Work to complete: If a record holds a picture, leave the picture out and copy everything else exactly.

Information supplied:
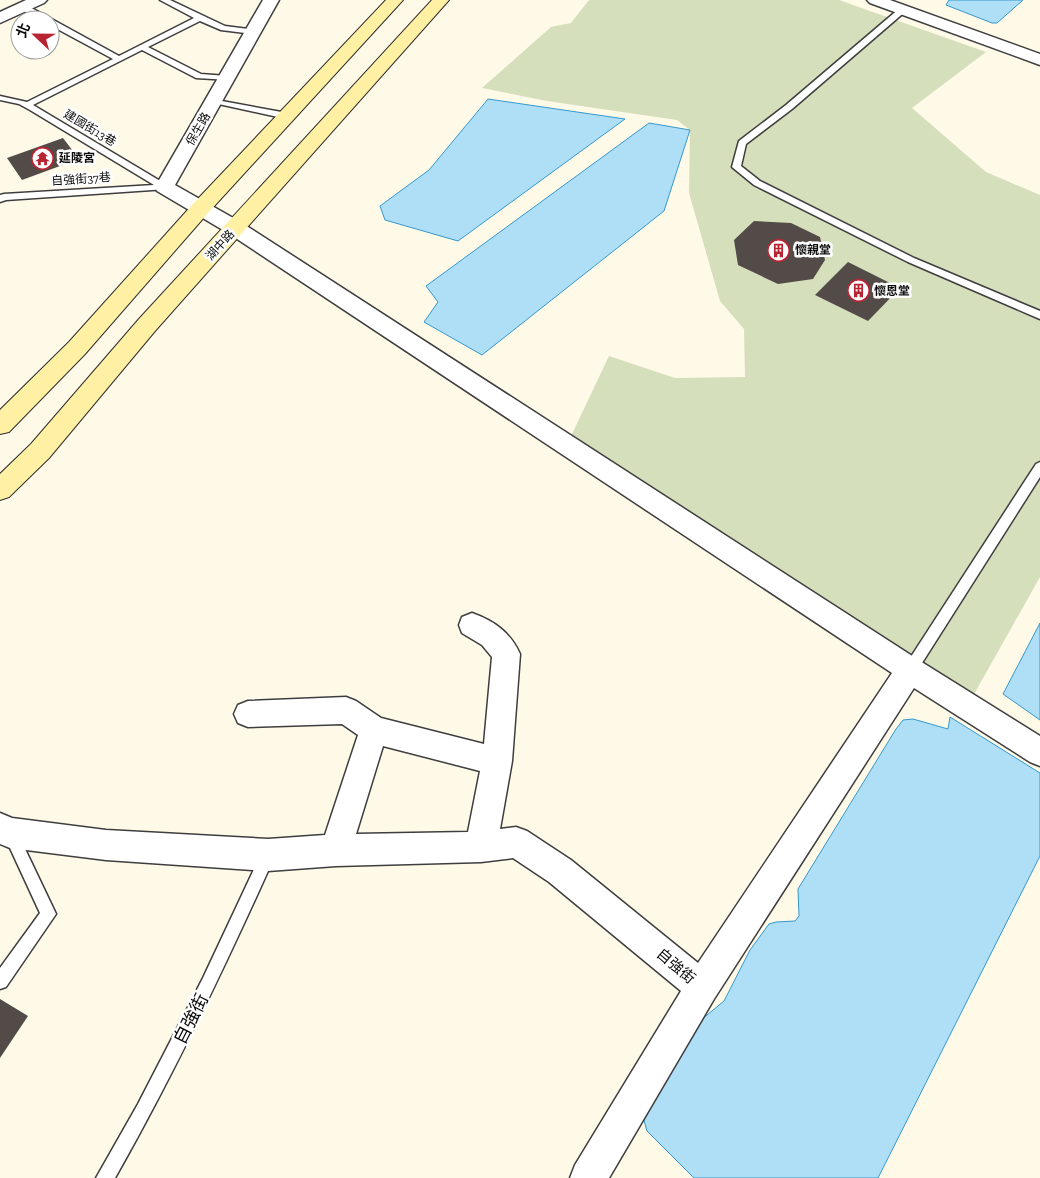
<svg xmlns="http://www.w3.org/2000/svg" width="1040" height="1178" viewBox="0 0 1040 1178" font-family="'Zilla Slab','Noto Sans TC',serif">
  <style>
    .cemetery { fill: #d5dfbb }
    .water { fill: #aedff6; stroke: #3598cc }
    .building { fill: #534b47 }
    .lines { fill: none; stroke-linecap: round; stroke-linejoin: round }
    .lane-casing { stroke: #3e3e3e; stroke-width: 3 }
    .street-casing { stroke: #3e3e3e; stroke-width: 3 }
    .secondary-casing { stroke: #2d2d2d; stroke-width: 2 }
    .lane { fill: #fff; fill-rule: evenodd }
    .street { fill: #fff; fill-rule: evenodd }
    .secondary { fill: #fff0a3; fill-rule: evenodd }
    .labels { text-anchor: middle; stroke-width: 5; stroke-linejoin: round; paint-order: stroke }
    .far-street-label { font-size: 12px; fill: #0b0b0b; stroke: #fff }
    .far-poi-label { font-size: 12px; font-weight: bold; fill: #0b0b0b; stroke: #fff; text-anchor: start }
    .street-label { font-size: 15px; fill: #0b0b0b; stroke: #fff }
    .near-street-label { font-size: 18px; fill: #0b0b0b; stroke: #fff }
  </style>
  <rect width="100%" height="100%" fill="#fff9e8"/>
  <!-- cemetery -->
  <path class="cemetery" d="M589,0H839L986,52L912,108L986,172L1040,195V577L964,712L563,453L609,356L675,378L745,377L744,329L720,301L689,193L690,130L677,120L547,101L482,88L551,27L571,23Z"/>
  <!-- water -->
  <path class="water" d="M949,0H1023L997,23H992L946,5Z
    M488,99L625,119L458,241L385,220L380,206L429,170Z
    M649,123L690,130L664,211L482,355L424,322L438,302L426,286Z
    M1040,623V720L1003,694Z
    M950,717L1040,773V856L878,1178H694L647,1131L643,1117L684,1034L724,1001L750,950L769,924L776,922L795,921L799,916L798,889L896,729L903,720L913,719L948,729Z"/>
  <!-- building -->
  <path class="building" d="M63,138L79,159L22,180L7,158Z
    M754,221L791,223L820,237L825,260L813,279L778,284L738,265L734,240Z
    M848,262L900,288L868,321L815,295Z
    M0,999L28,1016L0,1058Z"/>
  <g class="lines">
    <defs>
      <path id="lane" d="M160,0H170L225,26L256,30V34H253L221,30L200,21L148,47L201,74L227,76H230V80L196,78L142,50L33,105L167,185V189L6,200L0,202V195L4,194L154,185L30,110L19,104L0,100V96L27,102L113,59L50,25V20H41L20,9V5H26L119,56L194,18Z
        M900,8L907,10L792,109L746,144L741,166L760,181L914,258L1040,311V319L908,262L754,185L732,167L739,141L786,105Z
        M211,99L287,113L291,116L287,119L214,103L210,101Z
        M1040,462V477L915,674L910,676L905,674L903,670L905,666L1036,464Z
        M11,828L16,830L56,914L6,987L0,989V968L40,913L4,835L6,830Z
        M268,848L273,850L275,855L273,860C224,969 174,1074 115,1178H96L138,1104L203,978L263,850Z"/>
      <path id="street" d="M26,0H47L44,3L0,23V12Z
        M263,0H279L175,185L242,223L920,661L1040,736V766L1030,762L914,688L714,999L609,1178H570L575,1165L681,991L549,882L513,858L481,862L336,866L268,871L106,860L10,848L0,844V813L12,818L106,830L268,839L325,835L358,735L342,724L248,727L238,723L234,714L238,705L248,701L346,697L356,701L381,718L484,744L492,657L482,645L462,633L459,625L462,617L472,613C494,621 510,632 520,654L512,761L500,829L516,827L527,831L571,860L698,963L892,673L228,233L157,191L155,187ZM383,746L480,771L468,832L356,834Z
        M867,0H890L1040,54V65L870,3Z"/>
      <path id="secondary" d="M386,0H403L207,214L85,354L9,432L0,434V410L69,342L193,204Z
        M432,0H449L155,331L49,458L9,497L0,500V474L31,444L139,319Z"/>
    </defs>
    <!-- lane casing -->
    <use href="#lane" class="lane-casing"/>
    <!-- street casing -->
    <use href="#street" class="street-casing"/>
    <!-- secondary casing -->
    <use href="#secondary" class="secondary-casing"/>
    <!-- lane -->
    <use href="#lane" class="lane"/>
    <!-- street -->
    <use href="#street" class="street"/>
    <!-- secondary -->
    <use href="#secondary" class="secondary"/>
  </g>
  <!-- icons -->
  <defs>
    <symbol id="temple-ring" viewBox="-11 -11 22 22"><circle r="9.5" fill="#fff" stroke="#b92433" stroke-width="1.5"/><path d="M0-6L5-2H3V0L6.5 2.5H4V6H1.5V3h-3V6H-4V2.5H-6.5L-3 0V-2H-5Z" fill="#b92433"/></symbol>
    <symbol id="building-ring" viewBox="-11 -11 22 22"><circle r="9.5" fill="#fff" stroke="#b92433" stroke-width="1.5"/><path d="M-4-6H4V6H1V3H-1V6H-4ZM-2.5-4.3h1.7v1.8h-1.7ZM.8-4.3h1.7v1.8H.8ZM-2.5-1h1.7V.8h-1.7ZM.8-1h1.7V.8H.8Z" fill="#b92433"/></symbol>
  </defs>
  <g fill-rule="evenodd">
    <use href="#temple-ring" x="30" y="146" width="25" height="25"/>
    <use href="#building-ring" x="766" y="238" width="25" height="25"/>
    <use href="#building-ring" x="846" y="278" width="25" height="25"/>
  </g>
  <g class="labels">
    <!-- far-street labels -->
    <g class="far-street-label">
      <text transform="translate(90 128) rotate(31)" y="4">建國街13巷</text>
      <text transform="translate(198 129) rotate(-60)" y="4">保生路</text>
      <text transform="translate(81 179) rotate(-4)" y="4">自強街37巷</text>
      <text transform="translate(220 245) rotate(-48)" y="4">湖中路</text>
    </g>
    <!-- far-poi labels -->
    <g class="far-poi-label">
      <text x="59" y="162">延陵宮</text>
      <text x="795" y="254">懷親堂</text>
      <text x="874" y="295">懷恩堂</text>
    </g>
    <!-- street labels -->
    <g class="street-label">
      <text transform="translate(676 966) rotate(40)" y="5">自強街</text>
    </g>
    <!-- near-street labels -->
    <g class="near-street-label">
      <text transform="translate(191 1019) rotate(-63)" y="6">自強街</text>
    </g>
  </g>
  <!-- north arrow -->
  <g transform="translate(35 35) rotate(292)"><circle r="24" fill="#ffffff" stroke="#9d9d9d"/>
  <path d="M0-4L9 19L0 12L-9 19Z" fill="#b92433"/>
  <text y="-8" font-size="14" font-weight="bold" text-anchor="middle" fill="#0b0b0b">北</text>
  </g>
</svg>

Exercise answer:
<svg xmlns="http://www.w3.org/2000/svg" width="1040" height="1178" viewBox="0 0 1040 1178" font-family="'Zilla Slab','Noto Sans TC',serif">
  <style>
    .cemetery { fill: #d5dfbb }
    .water { fill: #aedff6; stroke: #3598cc }
    .building { fill: #534b47 }
    .lines { fill: none; stroke-linecap: round; stroke-linejoin: round }
    .lane-casing { stroke: #3e3e3e; stroke-width: 3 }
    .street-casing { stroke: #3e3e3e; stroke-width: 3 }
    .secondary-casing { stroke: #2d2d2d; stroke-width: 2 }
    .lane { fill: #fff; fill-rule: evenodd }
    .street { fill: #fff; fill-rule: evenodd }
    .secondary { fill: #fff0a3; fill-rule: evenodd }
    .labels { text-anchor: middle; stroke-width: 5; stroke-linejoin: round; paint-order: stroke }
    .far-street-label { font-size: 12px; fill: #0b0b0b; stroke: #fff }
    .far-poi-label { font-size: 12px; font-weight: bold; fill: #0b0b0b; stroke: #fff; text-anchor: start }
    .street-label { font-size: 15px; fill: #0b0b0b; stroke: #fff }
    .near-street-label { font-size: 18px; fill: #0b0b0b; stroke: #fff }
  </style>
  <rect width="100%" height="100%" fill="#fff9e8"/>
  <!-- cemetery -->
  <path class="cemetery" d="M589,0H839L986,52L912,108L986,172L1040,195V577L964,712L563,453L609,356L675,378L745,377L744,329L720,301L689,193L690,130L677,120L547,101L482,88L551,27L571,23Z"/>
  <!-- water -->
  <path class="water" d="M949,0H1023L997,23H992L946,5Z
    M488,99L625,119L458,241L385,220L380,206L429,170Z
    M649,123L690,130L664,211L482,355L424,322L438,302L426,286Z
    M1040,623V720L1003,694Z
    M950,717L1040,773V856L878,1178H694L647,1131L643,1117L684,1034L724,1001L750,950L769,924L776,922L795,921L799,916L798,889L896,729L903,720L913,719L948,729Z"/>
  <!-- building -->
  <path class="building" d="M63,138L79,159L22,180L7,158Z
    M754,221L791,223L820,237L825,260L813,279L778,284L738,265L734,240Z
    M848,262L900,288L868,321L815,295Z
    M0,999L28,1016L0,1058Z"/>
  <g class="lines">
    <defs>
      <path id="lane" d="M160,0H170L225,26L256,30V34H253L221,30L200,21L148,47L201,74L227,76H230V80L196,78L142,50L33,105L167,185V189L6,200L0,202V195L4,194L154,185L30,110L19,104L0,100V96L27,102L113,59L50,25V20H41L20,9V5H26L119,56L194,18Z
        M900,8L907,10L792,109L746,144L741,166L760,181L914,258L1040,311V319L908,262L754,185L732,167L739,141L786,105Z
        M211,99L287,113L291,116L287,119L214,103L210,101Z
        M1040,462V477L915,674L910,676L905,674L903,670L905,666L1036,464Z
        M11,828L16,830L56,914L6,987L0,989V968L40,913L4,835L6,830Z
        M268,848L273,850L275,855L273,860C224,969 174,1074 115,1178H96L138,1104L203,978L263,850Z"/>
      <path id="street" d="M26,0H47L44,3L0,23V12Z
        M263,0H279L175,185L242,223L920,661L1040,736V766L1030,762L914,688L714,999L609,1178H570L575,1165L681,991L549,882L513,858L481,862L336,866L268,871L106,860L10,848L0,844V813L12,818L106,830L268,839L325,835L358,735L342,724L248,727L238,723L234,714L238,705L248,701L346,697L356,701L381,718L484,744L492,657L482,645L462,633L459,625L462,617L472,613C494,621 510,632 520,654L512,761L500,829L516,827L527,831L571,860L698,963L892,673L228,233L157,191L155,187ZM383,746L480,771L468,832L356,834Z
        M867,0H890L1040,54V65L870,3Z"/>
      <path id="secondary" d="M386,0H403L207,214L85,354L9,432L0,434V410L69,342L193,204Z
        M432,0H449L155,331L49,458L9,497L0,500V474L31,444L139,319Z"/>
    </defs>
    <!-- lane casing -->
    <use href="#lane" class="lane-casing"/>
    <!-- street casing -->
    <use href="#street" class="street-casing"/>
    <!-- secondary casing -->
    <use href="#secondary" class="secondary-casing"/>
    <!-- lane -->
    <use href="#lane" class="lane"/>
    <!-- street -->
    <use href="#street" class="street"/>
    <!-- secondary -->
    <use href="#secondary" class="secondary"/>
  </g>
  <!-- icons -->
  <defs>
    <symbol id="temple-ring" viewBox="-11 -11 22 22"><circle r="9.5" fill="#fff" stroke="#b92433" stroke-width="1.5"/><path d="M0-6L5-2H3V0L6.5 2.5H4V6H1.5V3h-3V6H-4V2.5H-6.5L-3 0V-2H-5Z" fill="#b92433"/></symbol>
    <symbol id="building-ring" viewBox="-11 -11 22 22"><circle r="9.5" fill="#fff" stroke="#b92433" stroke-width="1.5"/><path d="M-4-6H4V6H1V3H-1V6H-4ZM-2.5-4.3h1.7v1.8h-1.7ZM.8-4.3h1.7v1.8H.8ZM-2.5-1h1.7V.8h-1.7ZM.8-1h1.7V.8H.8Z" fill="#b92433"/></symbol>
  </defs>
  <g fill-rule="evenodd">
    <use href="#temple-ring" x="30" y="146" width="25" height="25"/>
    <use href="#building-ring" x="766" y="238" width="25" height="25"/>
    <use href="#building-ring" x="846" y="278" width="25" height="25"/>
  </g>
  <g class="labels">
    <!-- far-street labels -->
    <g class="far-street-label">
      <text transform="translate(90 128) rotate(31)" y="4">建國街13巷</text>
      <text transform="translate(198 129) rotate(-60)" y="4">保生路</text>
      <text transform="translate(81 179) rotate(-4)" y="4">自強街37巷</text>
      <text transform="translate(220 245) rotate(-48)" y="4">湖中路</text>
    </g>
    <!-- far-poi labels -->
    <g class="far-poi-label">
      <text x="59" y="162">延陵宮</text>
      <text x="795" y="254">懷親堂</text>
      <text x="874" y="295">懷恩堂</text>
    </g>
    <!-- street labels -->
    <g class="street-label">
      <text transform="translate(676 966) rotate(40)" y="5">自強街</text>
    </g>
    <!-- near-street labels -->
    <g class="near-street-label">
      <text transform="translate(191 1019) rotate(-63)" y="6">自強街</text>
    </g>
  </g>
  <!-- north arrow -->
  <g transform="translate(35 35) rotate(292)"><circle r="24" fill="#ffffff" stroke="#9d9d9d"/>
  <path d="M0-4L9 19L0 12L-9 19Z" fill="#b92433"/>
  <text y="-8" font-size="14" font-weight="bold" text-anchor="middle" fill="#0b0b0b">北</text>
  </g>
</svg>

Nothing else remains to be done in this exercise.